Yes, explain to the driver our feelings and hope, that with understanding, the episode we have seen lately will never happen again.

    


 

10 comments:

claudiopoi said...

a much better alternative, if you ask me. nothing is ever achieved when violence begets violence.

i kept on rereading certain parts of this entry, mugen. i thought you erroneously typed in the wrong gender for the driver.

lol.

hmm. exciting household. and nice link back to the ruthlessness of authoritarian regimes. polsci ka nga! :D

nubadi said...

i used to tell my agents that I can only handle one attitude problem in the team... mine.

i can relate to your reaction regarding insolence coz i don't tolerate impertinence from the people under my employ.
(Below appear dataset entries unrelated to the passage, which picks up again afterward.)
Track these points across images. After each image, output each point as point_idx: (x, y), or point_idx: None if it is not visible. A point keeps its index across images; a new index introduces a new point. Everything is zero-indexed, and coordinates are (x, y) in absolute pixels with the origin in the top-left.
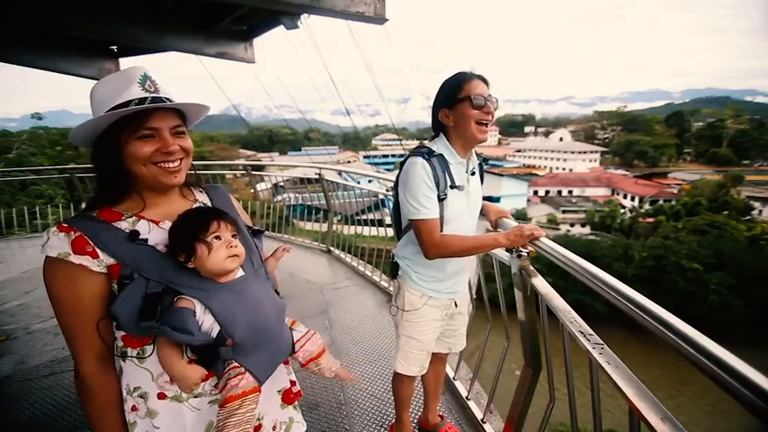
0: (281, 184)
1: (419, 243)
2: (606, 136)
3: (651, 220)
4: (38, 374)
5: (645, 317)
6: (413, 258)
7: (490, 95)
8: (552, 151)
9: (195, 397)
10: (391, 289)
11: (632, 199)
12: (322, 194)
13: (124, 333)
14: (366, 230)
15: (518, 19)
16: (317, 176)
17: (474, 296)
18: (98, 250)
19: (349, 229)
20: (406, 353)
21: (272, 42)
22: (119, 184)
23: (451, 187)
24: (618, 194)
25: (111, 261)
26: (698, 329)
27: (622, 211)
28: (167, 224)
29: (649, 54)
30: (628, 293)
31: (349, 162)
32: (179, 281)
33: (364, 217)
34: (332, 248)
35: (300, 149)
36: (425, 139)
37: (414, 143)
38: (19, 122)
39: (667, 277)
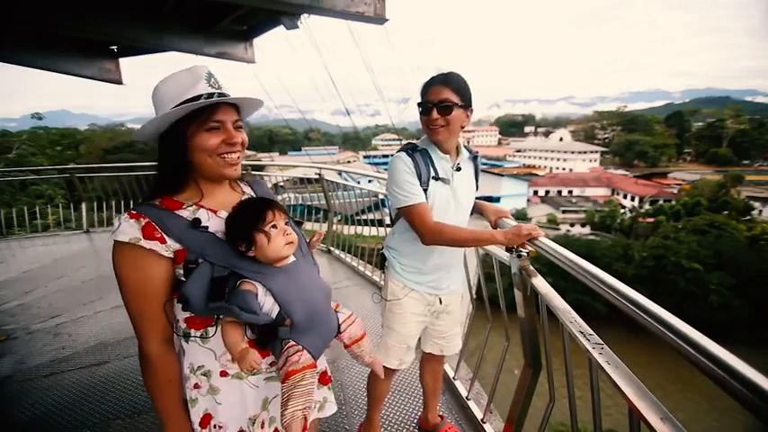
0: (281, 184)
1: (414, 229)
2: (606, 136)
3: (651, 220)
4: (38, 374)
5: (645, 317)
6: (397, 249)
7: (444, 100)
8: (552, 151)
9: (254, 375)
10: None
11: (632, 199)
12: (322, 194)
13: (188, 315)
14: (366, 230)
15: (518, 19)
16: (317, 176)
17: (474, 296)
18: (165, 236)
19: (349, 229)
20: (386, 344)
21: (272, 42)
22: (179, 175)
23: (434, 179)
24: (618, 194)
25: (177, 246)
26: (698, 329)
27: (622, 211)
28: (224, 213)
29: (649, 54)
30: (628, 293)
31: (349, 162)
32: (241, 265)
33: (364, 217)
34: (332, 248)
35: (300, 149)
36: None
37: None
38: (19, 122)
39: (667, 277)
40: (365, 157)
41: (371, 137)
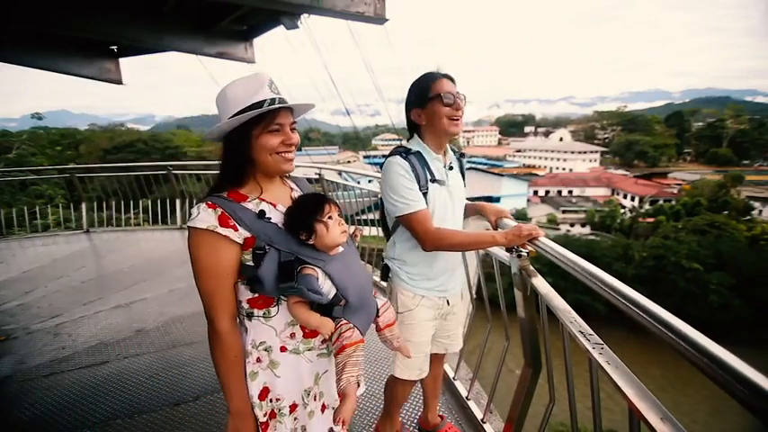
0: None
1: (414, 236)
2: (606, 136)
3: (651, 220)
4: (38, 374)
5: (645, 317)
6: (401, 258)
7: (458, 92)
8: (552, 151)
9: (309, 350)
10: None
11: (632, 199)
12: None
13: (250, 296)
14: (366, 230)
15: (518, 19)
16: (317, 176)
17: (474, 296)
18: (237, 225)
19: (349, 230)
20: (405, 359)
21: (272, 42)
22: (242, 170)
23: (432, 181)
24: (618, 194)
25: (247, 234)
26: (698, 329)
27: (622, 211)
28: (281, 207)
29: (649, 54)
30: (628, 293)
31: (349, 162)
32: (303, 252)
33: (364, 217)
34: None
35: (300, 149)
36: None
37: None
38: (19, 122)
39: (667, 277)
40: (365, 157)
41: (371, 137)
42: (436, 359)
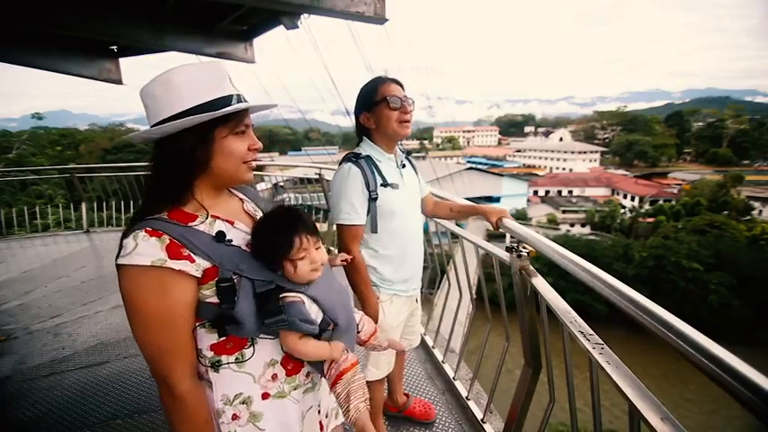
0: (281, 184)
1: (340, 247)
2: (606, 136)
3: (651, 220)
4: (38, 374)
5: (645, 317)
6: (370, 265)
7: (406, 96)
8: (552, 151)
9: (295, 389)
10: None
11: (632, 199)
12: (322, 194)
13: (214, 342)
14: None
15: (518, 19)
16: (317, 176)
17: (474, 296)
18: (192, 254)
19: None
20: (377, 359)
21: (271, 42)
22: (185, 182)
23: (383, 185)
24: (618, 194)
25: (207, 265)
26: (698, 329)
27: (622, 211)
28: (240, 225)
29: (649, 54)
30: (628, 293)
31: None
32: (282, 279)
33: None
34: (332, 248)
35: (300, 149)
36: (425, 139)
37: (413, 143)
38: (19, 122)
39: (667, 277)
40: None
41: None
42: (400, 353)
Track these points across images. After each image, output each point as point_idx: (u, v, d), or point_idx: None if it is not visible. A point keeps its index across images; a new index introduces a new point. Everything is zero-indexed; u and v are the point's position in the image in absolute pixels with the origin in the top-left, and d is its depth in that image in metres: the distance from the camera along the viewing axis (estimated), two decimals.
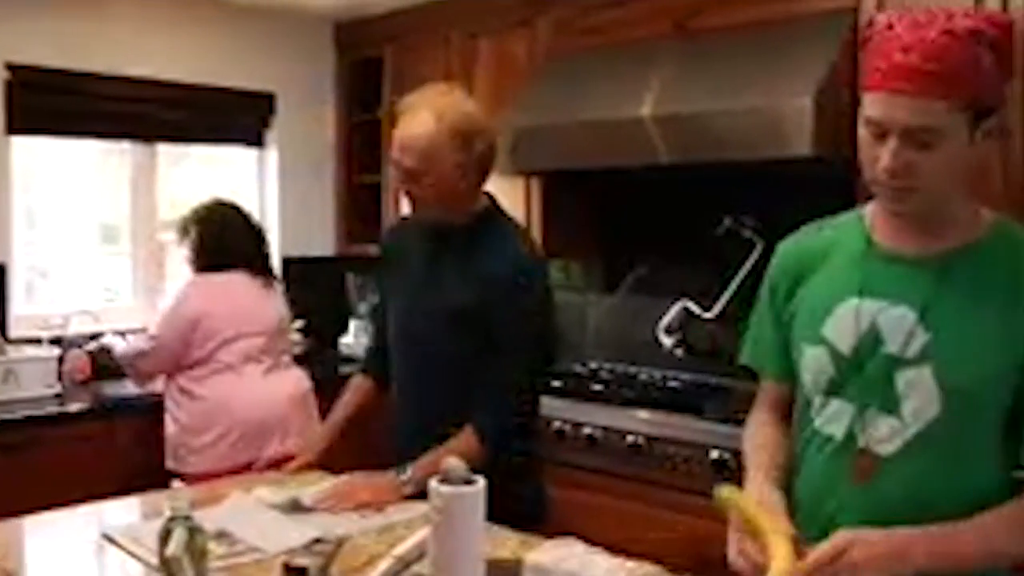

madrama ang tivoli lovers ah. hehehe.

Spiral Prince said...

I now feel guilty for suggesting the Red Queen warpath. :(

I hope things get better.

Unknown said...

Sorry for the stereotype but I never thought kasambahay's nowadays are that rude already... "Nagkapikunan lang kami, huwag mong intindihin ito."

Nimmy said...

sana maging okay ang lahat sa bahay niyo kuya. less noise means less stress at more more happy si baby lenin, mudra mo at ikaw :)

Mr. G said...

It may not be "how you poorly handled this crisis"...baka masyado lang silang impertinente. I always thought myself as a well-composed and well-articulate man, pero pag palingkera ang kaharap ko, natatameme ako...hindi ko level ang ganun...hehehe...cheer up man! inhale...exhale.

Anonymous said...

reading your post i just realized how draconian i could be. such kind of fights would not be tolerated at all in my household. i don't forgive.

Mugen said...

Datu:

And that is why you are the mistress. =)

Mr G:

Kaya siya out of character para sa akin. Usually soft-spoken ako saka agreeable person, but that time talagang nagpakita ako ng pangil.

Nimmy:

Thank youuu!

Mugen said...

Xall:

That's how liberal we are in treating our househelp. Sa ibang bahay yun sampal kaagad ang abot sa amo.

Mr. Prince:

Actually, I got the idea to write this blog from you.

Mugen said...

Dominic:

Madrama talaga. Hanggang ngayon hindi pa rin sila nagpapansinan. As for me, I've always known that I'm less assertive than others, kaya naninibago rin ako when I take the opposite approach.